*** Opening of DATA SUPPLIED ***

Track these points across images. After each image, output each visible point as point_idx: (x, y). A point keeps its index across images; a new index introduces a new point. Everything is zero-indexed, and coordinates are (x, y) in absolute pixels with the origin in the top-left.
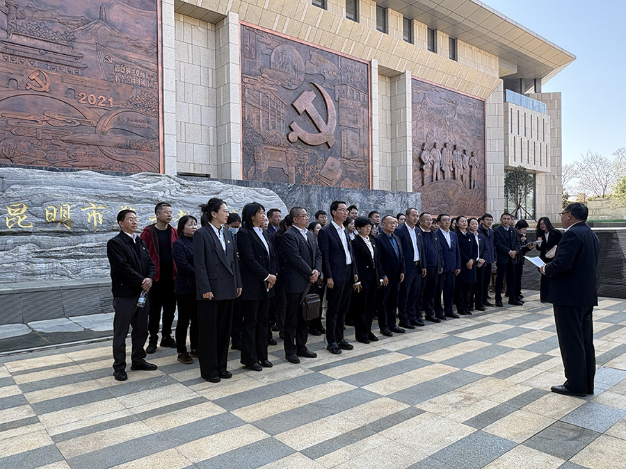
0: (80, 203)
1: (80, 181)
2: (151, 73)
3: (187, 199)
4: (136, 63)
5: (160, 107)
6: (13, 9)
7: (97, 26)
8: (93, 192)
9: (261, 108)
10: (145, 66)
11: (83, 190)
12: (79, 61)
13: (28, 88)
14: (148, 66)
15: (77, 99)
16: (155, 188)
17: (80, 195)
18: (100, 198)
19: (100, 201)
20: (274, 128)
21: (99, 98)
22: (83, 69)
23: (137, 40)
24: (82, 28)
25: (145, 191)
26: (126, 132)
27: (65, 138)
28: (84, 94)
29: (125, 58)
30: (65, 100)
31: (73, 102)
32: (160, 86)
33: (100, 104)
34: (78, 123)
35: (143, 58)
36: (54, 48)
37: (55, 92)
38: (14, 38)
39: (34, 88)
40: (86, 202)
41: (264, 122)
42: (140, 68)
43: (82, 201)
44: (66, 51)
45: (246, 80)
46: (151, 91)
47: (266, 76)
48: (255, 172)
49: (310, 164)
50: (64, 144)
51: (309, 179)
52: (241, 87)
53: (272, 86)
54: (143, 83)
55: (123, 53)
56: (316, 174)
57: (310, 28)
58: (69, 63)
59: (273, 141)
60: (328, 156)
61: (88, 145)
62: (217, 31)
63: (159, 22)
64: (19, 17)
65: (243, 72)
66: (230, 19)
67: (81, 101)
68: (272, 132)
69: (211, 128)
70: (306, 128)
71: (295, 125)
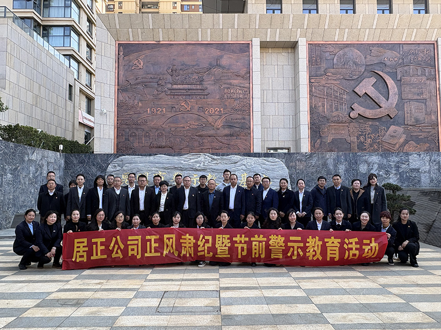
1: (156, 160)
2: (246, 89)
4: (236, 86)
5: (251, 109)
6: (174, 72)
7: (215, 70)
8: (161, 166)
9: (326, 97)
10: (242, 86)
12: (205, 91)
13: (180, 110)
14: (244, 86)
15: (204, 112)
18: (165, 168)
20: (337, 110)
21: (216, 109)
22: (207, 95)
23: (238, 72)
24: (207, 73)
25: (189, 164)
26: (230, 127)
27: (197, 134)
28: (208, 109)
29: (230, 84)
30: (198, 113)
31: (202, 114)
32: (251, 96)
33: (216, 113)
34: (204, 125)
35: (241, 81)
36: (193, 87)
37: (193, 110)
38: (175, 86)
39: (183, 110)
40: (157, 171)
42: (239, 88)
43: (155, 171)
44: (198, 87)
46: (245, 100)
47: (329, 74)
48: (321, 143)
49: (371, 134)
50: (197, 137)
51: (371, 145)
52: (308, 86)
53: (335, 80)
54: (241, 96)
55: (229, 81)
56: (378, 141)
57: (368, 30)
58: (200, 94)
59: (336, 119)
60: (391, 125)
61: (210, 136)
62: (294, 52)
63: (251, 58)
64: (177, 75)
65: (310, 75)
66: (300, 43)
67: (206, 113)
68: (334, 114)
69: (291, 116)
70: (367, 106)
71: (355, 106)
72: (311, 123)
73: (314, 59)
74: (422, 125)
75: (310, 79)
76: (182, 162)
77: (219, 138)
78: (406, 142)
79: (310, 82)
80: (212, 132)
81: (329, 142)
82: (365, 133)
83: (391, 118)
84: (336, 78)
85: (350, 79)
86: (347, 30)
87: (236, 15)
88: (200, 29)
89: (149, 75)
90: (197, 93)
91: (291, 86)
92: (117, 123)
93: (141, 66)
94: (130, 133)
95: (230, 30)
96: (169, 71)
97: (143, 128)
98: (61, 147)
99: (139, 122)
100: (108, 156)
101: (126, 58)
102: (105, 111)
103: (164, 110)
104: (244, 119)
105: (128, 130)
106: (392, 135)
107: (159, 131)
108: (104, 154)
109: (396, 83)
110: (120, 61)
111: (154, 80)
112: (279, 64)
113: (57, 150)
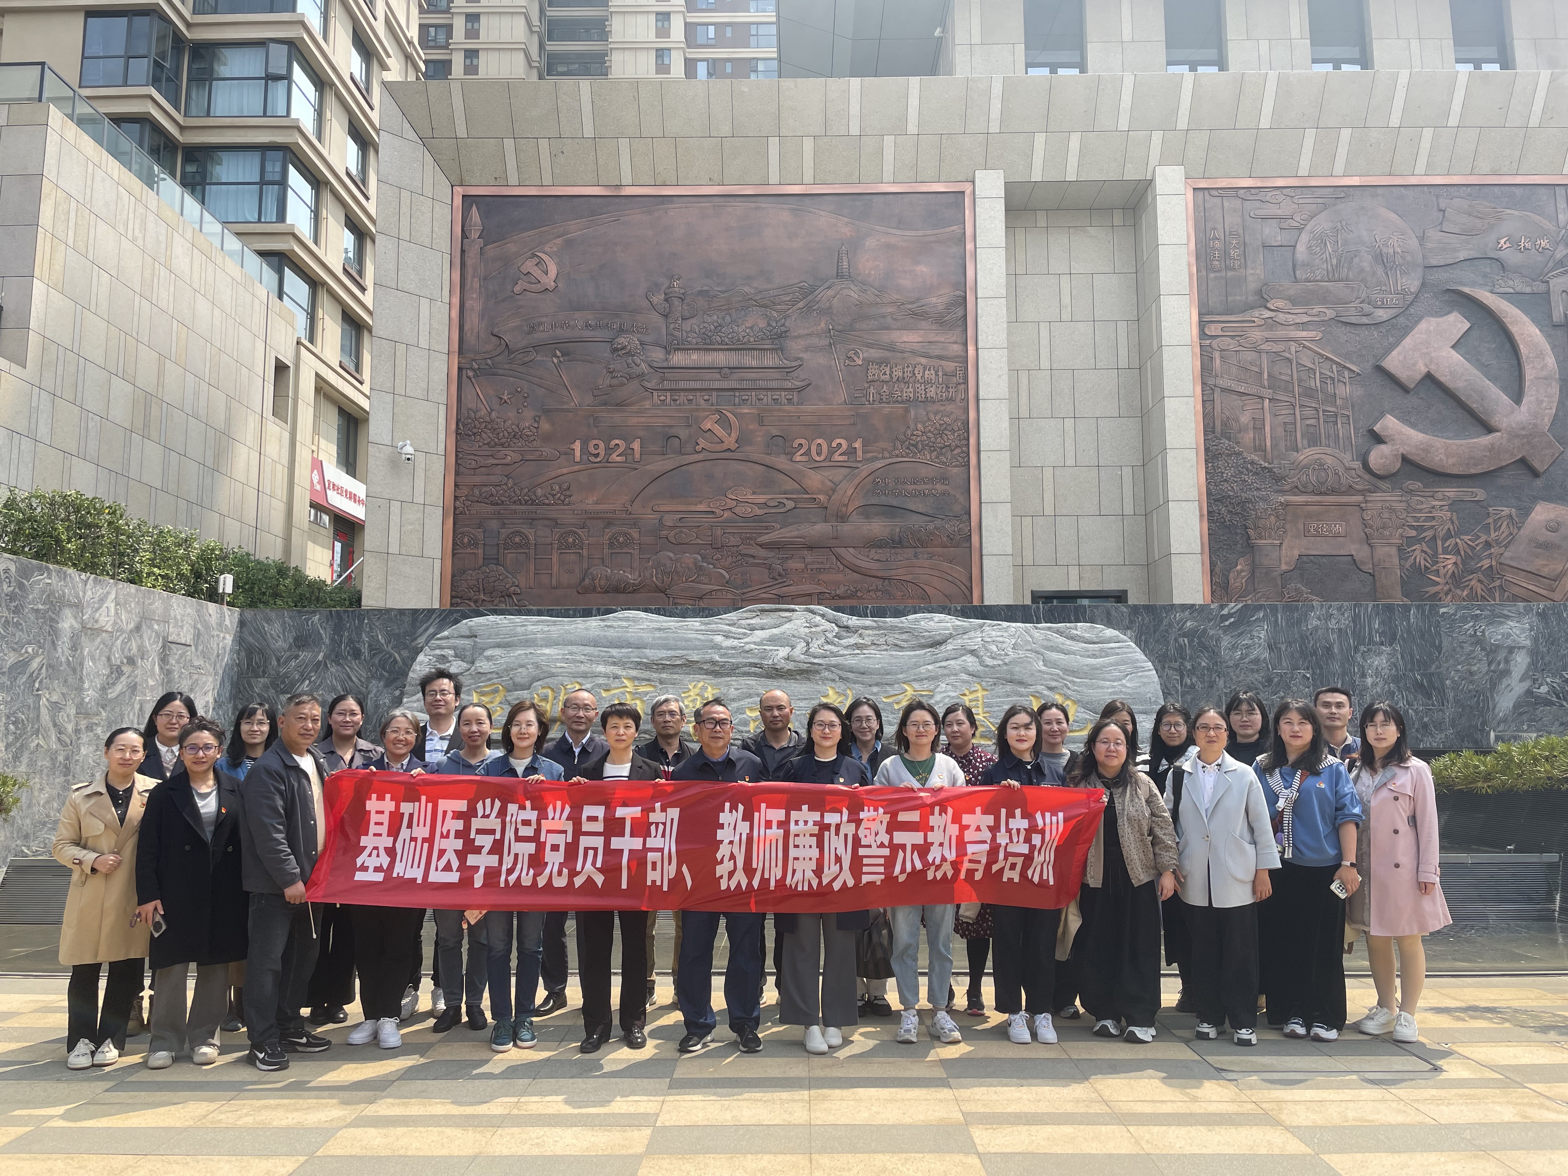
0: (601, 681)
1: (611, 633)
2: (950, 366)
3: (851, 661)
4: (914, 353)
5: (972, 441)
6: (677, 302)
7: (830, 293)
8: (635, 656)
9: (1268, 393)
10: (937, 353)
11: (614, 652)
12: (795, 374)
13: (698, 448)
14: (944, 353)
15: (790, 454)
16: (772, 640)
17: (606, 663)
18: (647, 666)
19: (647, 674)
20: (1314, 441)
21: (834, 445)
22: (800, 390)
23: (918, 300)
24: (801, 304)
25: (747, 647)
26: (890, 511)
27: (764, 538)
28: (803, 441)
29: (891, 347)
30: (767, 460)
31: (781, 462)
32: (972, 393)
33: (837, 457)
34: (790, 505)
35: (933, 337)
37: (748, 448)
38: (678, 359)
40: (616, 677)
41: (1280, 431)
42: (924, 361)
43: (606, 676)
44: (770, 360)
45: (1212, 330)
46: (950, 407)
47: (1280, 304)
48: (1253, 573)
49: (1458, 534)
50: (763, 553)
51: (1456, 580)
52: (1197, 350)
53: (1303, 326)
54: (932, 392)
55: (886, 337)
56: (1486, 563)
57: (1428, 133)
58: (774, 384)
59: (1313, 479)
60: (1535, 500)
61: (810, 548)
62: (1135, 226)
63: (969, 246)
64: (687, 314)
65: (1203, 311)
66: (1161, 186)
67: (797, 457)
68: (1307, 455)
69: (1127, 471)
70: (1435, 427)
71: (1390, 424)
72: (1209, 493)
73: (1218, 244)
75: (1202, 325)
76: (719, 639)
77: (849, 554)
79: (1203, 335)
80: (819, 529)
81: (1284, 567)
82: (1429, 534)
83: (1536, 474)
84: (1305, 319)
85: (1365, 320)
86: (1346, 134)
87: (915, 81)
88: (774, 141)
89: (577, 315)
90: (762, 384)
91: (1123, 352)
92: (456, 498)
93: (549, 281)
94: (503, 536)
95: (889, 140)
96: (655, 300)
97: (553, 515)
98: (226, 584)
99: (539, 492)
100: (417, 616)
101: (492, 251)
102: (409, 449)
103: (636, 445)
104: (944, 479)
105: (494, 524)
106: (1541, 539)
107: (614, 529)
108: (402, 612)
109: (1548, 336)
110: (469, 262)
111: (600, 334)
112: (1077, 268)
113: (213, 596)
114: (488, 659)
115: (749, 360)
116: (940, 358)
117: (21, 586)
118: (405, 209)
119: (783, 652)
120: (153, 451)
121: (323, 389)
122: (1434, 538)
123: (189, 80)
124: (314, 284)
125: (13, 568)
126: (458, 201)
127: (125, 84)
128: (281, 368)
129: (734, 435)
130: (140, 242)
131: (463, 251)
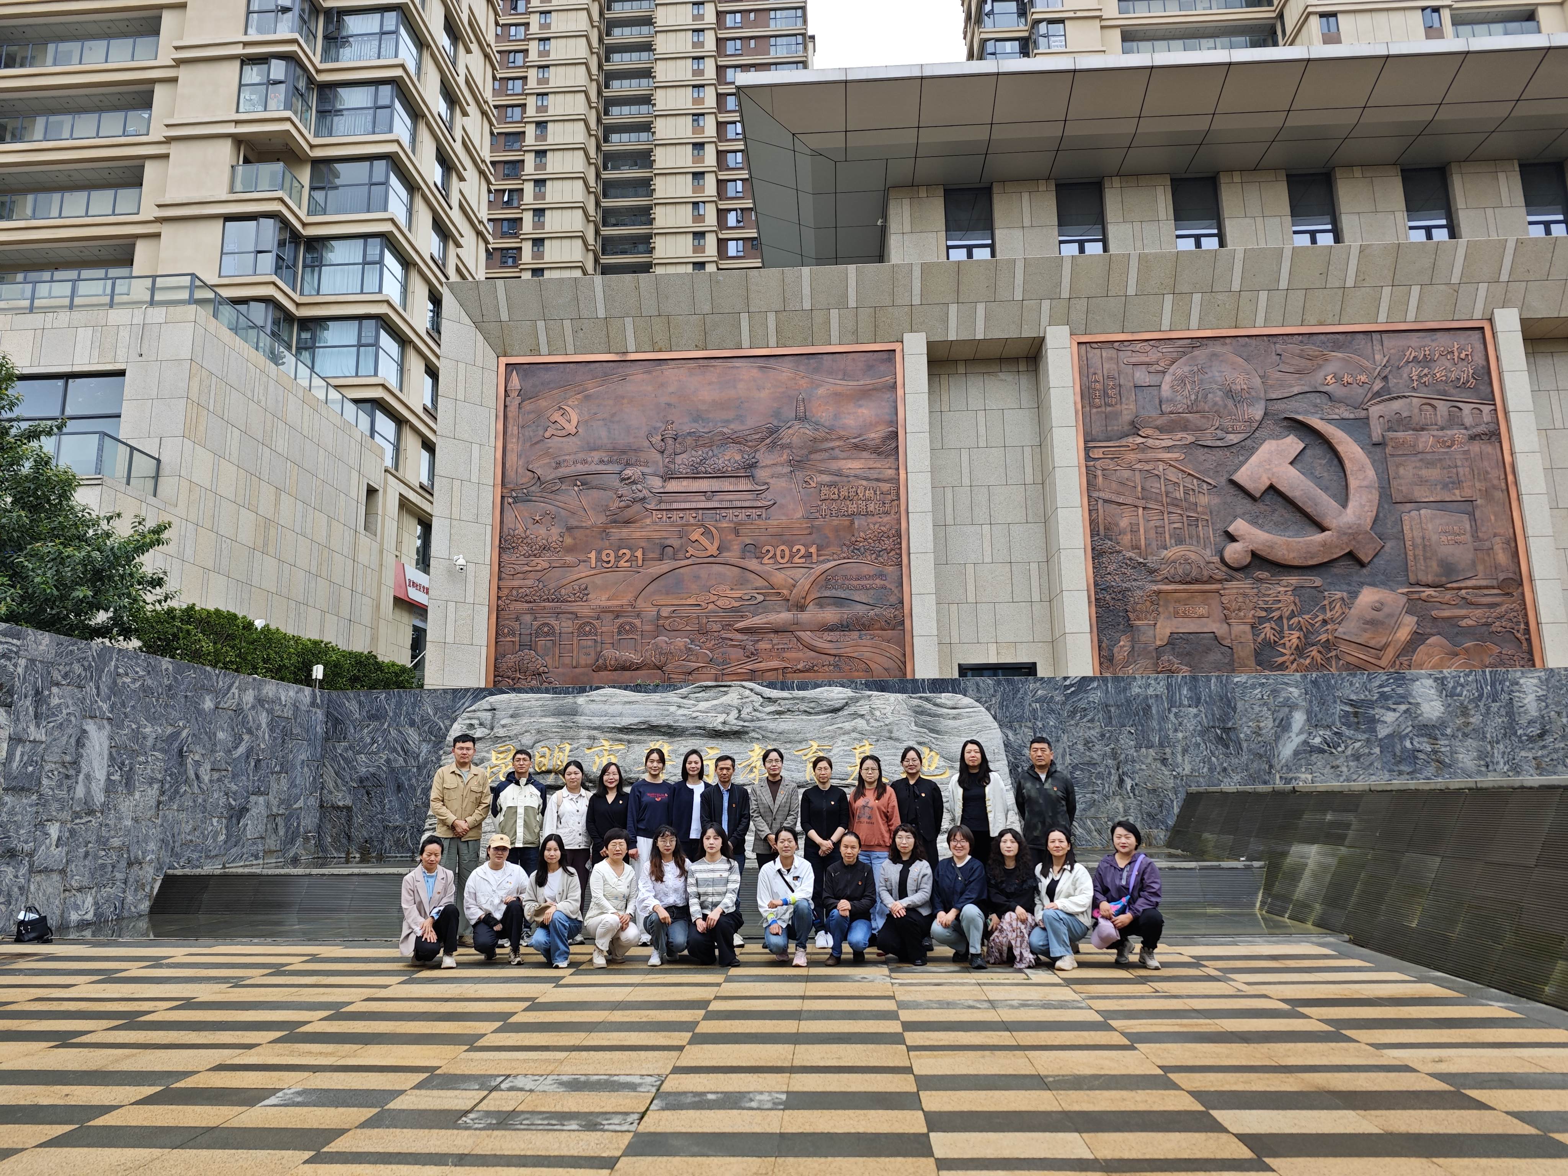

*** Close of DATA SUPPLIED ***

▶ DIRECTIONS: A verbatim copy of every record above is required, with all pictures omitted.

▶ TASK RESPONSE:
Track these points across images. After each image, output each visible point as point_idx: (x, y). A point keeps its index across images; a new index introduces a new point. Everything is zero-indexed, and coordinates are (x, y) in absolute pixels with the origin in the top-left.
0: (80, 203)
1: (80, 181)
2: (151, 73)
3: (187, 199)
4: (136, 63)
5: (160, 107)
6: (13, 9)
7: (97, 26)
8: (93, 192)
9: (261, 108)
10: (145, 66)
11: (83, 190)
12: (79, 61)
13: (28, 88)
14: (148, 66)
15: (77, 99)
16: (155, 188)
17: (80, 195)
18: (100, 198)
19: (100, 201)
20: (274, 128)
21: (99, 98)
22: (83, 69)
23: (137, 40)
24: (82, 28)
25: (145, 191)
26: (126, 132)
27: (65, 138)
28: (84, 94)
29: (125, 58)
30: (65, 100)
31: (73, 102)
32: (160, 86)
33: (100, 104)
34: (78, 123)
35: (143, 58)
36: (54, 48)
37: (55, 92)
38: (14, 38)
39: (34, 88)
40: (86, 202)
41: (264, 122)
42: (140, 68)
43: (82, 201)
44: (66, 51)
45: (246, 80)
46: (151, 91)
47: (266, 76)
48: (255, 172)
49: (310, 164)
50: (64, 144)
51: (309, 179)
52: (241, 87)
53: (272, 86)
54: (143, 83)
55: (123, 53)
56: (316, 174)
57: (310, 28)
58: (69, 63)
59: (273, 141)
60: (328, 156)
61: (88, 145)
62: (217, 31)
63: (159, 22)
64: (19, 17)
65: (243, 72)
66: (230, 19)
67: (81, 101)
68: (272, 132)
69: (211, 128)
70: (306, 128)
71: (295, 125)
1: (156, 160)
2: (246, 89)
4: (236, 86)
5: (251, 109)
6: (174, 72)
7: (215, 70)
8: (161, 166)
9: (326, 97)
10: (242, 86)
12: (205, 91)
13: (180, 110)
14: (244, 86)
15: (204, 112)
18: (165, 168)
20: (337, 110)
21: (216, 109)
22: (207, 95)
23: (238, 72)
24: (207, 73)
25: (189, 164)
26: (230, 127)
27: (197, 134)
28: (208, 109)
29: (230, 84)
30: (198, 113)
31: (202, 114)
32: (251, 96)
33: (216, 113)
34: (204, 125)
35: (241, 81)
36: (193, 87)
37: (193, 110)
38: (175, 86)
39: (183, 110)
40: (157, 171)
42: (239, 88)
43: (155, 171)
44: (198, 87)
46: (245, 100)
47: (329, 74)
48: (321, 143)
49: (371, 134)
50: (197, 137)
51: (371, 145)
52: (308, 86)
53: (335, 80)
54: (241, 96)
55: (229, 81)
56: (378, 141)
57: (368, 30)
58: (200, 94)
59: (336, 119)
60: (391, 125)
61: (210, 136)
62: (294, 52)
63: (251, 58)
64: (177, 75)
65: (310, 75)
66: (300, 43)
67: (206, 113)
68: (334, 114)
69: (291, 116)
70: (367, 106)
71: (355, 106)
72: (311, 123)
73: (314, 59)
74: (422, 125)
75: (310, 79)
76: (182, 162)
77: (219, 138)
78: (406, 142)
79: (310, 82)
80: (212, 132)
81: (329, 142)
82: (365, 133)
83: (391, 118)
84: (336, 78)
85: (350, 79)
86: (347, 30)
87: (236, 15)
88: (200, 29)
89: (149, 75)
90: (197, 93)
91: (291, 86)
92: (117, 123)
93: (141, 66)
94: (130, 133)
95: (230, 30)
96: (169, 71)
97: (143, 128)
98: (61, 147)
99: (139, 122)
100: (108, 156)
101: (126, 58)
102: (105, 111)
103: (164, 110)
104: (244, 119)
105: (128, 130)
106: (392, 135)
107: (159, 131)
108: (104, 154)
109: (396, 83)
110: (120, 61)
111: (154, 80)
112: (279, 64)
113: (57, 150)
0: (601, 681)
1: (611, 633)
2: (950, 366)
3: (851, 661)
4: (914, 353)
5: (972, 441)
6: (677, 302)
7: (830, 293)
8: (635, 656)
9: (1268, 393)
10: (937, 353)
11: (614, 652)
12: (795, 374)
13: (698, 448)
14: (944, 353)
15: (790, 454)
16: (772, 640)
17: (606, 663)
18: (647, 666)
19: (647, 674)
20: (1314, 441)
21: (834, 445)
22: (800, 390)
23: (918, 300)
24: (801, 304)
25: (747, 647)
26: (890, 511)
27: (764, 538)
28: (803, 441)
29: (891, 347)
30: (767, 460)
31: (781, 462)
32: (972, 393)
33: (837, 457)
34: (790, 505)
35: (933, 337)
37: (748, 448)
38: (678, 359)
40: (616, 677)
41: (1280, 431)
42: (924, 361)
43: (606, 676)
44: (770, 360)
45: (1212, 330)
46: (950, 407)
47: (1280, 304)
48: (1253, 573)
49: (1458, 534)
50: (763, 553)
51: (1456, 580)
52: (1197, 350)
53: (1303, 326)
54: (932, 392)
55: (886, 337)
56: (1486, 563)
57: (1428, 133)
58: (774, 384)
59: (1313, 479)
60: (1535, 500)
61: (810, 548)
62: (1135, 226)
63: (969, 246)
64: (687, 314)
65: (1203, 311)
66: (1161, 186)
67: (797, 457)
68: (1307, 455)
69: (1127, 471)
70: (1435, 427)
71: (1390, 424)
72: (1209, 493)
73: (1218, 244)
75: (1202, 325)
76: (719, 639)
77: (849, 554)
79: (1203, 335)
80: (819, 529)
81: (1284, 567)
82: (1429, 534)
83: (1536, 474)
84: (1305, 319)
85: (1365, 320)
86: (1346, 134)
87: (915, 81)
88: (774, 141)
89: (577, 315)
90: (762, 384)
91: (1123, 352)
92: (456, 498)
93: (549, 281)
94: (503, 536)
95: (889, 140)
96: (655, 300)
97: (553, 515)
98: (226, 584)
99: (539, 492)
100: (417, 616)
101: (492, 251)
102: (409, 449)
103: (636, 445)
104: (944, 479)
105: (494, 524)
106: (1541, 539)
107: (614, 529)
108: (402, 612)
109: (1548, 336)
110: (469, 262)
111: (600, 334)
112: (1077, 268)
113: (213, 596)
114: (488, 659)
115: (749, 360)
116: (940, 358)
117: (21, 586)
118: (405, 209)
119: (783, 652)
120: (153, 451)
121: (323, 389)
122: (1434, 538)
123: (189, 80)
124: (314, 284)
125: (13, 568)
126: (458, 201)
127: (125, 84)
128: (281, 368)
129: (734, 435)
130: (140, 242)
131: (463, 251)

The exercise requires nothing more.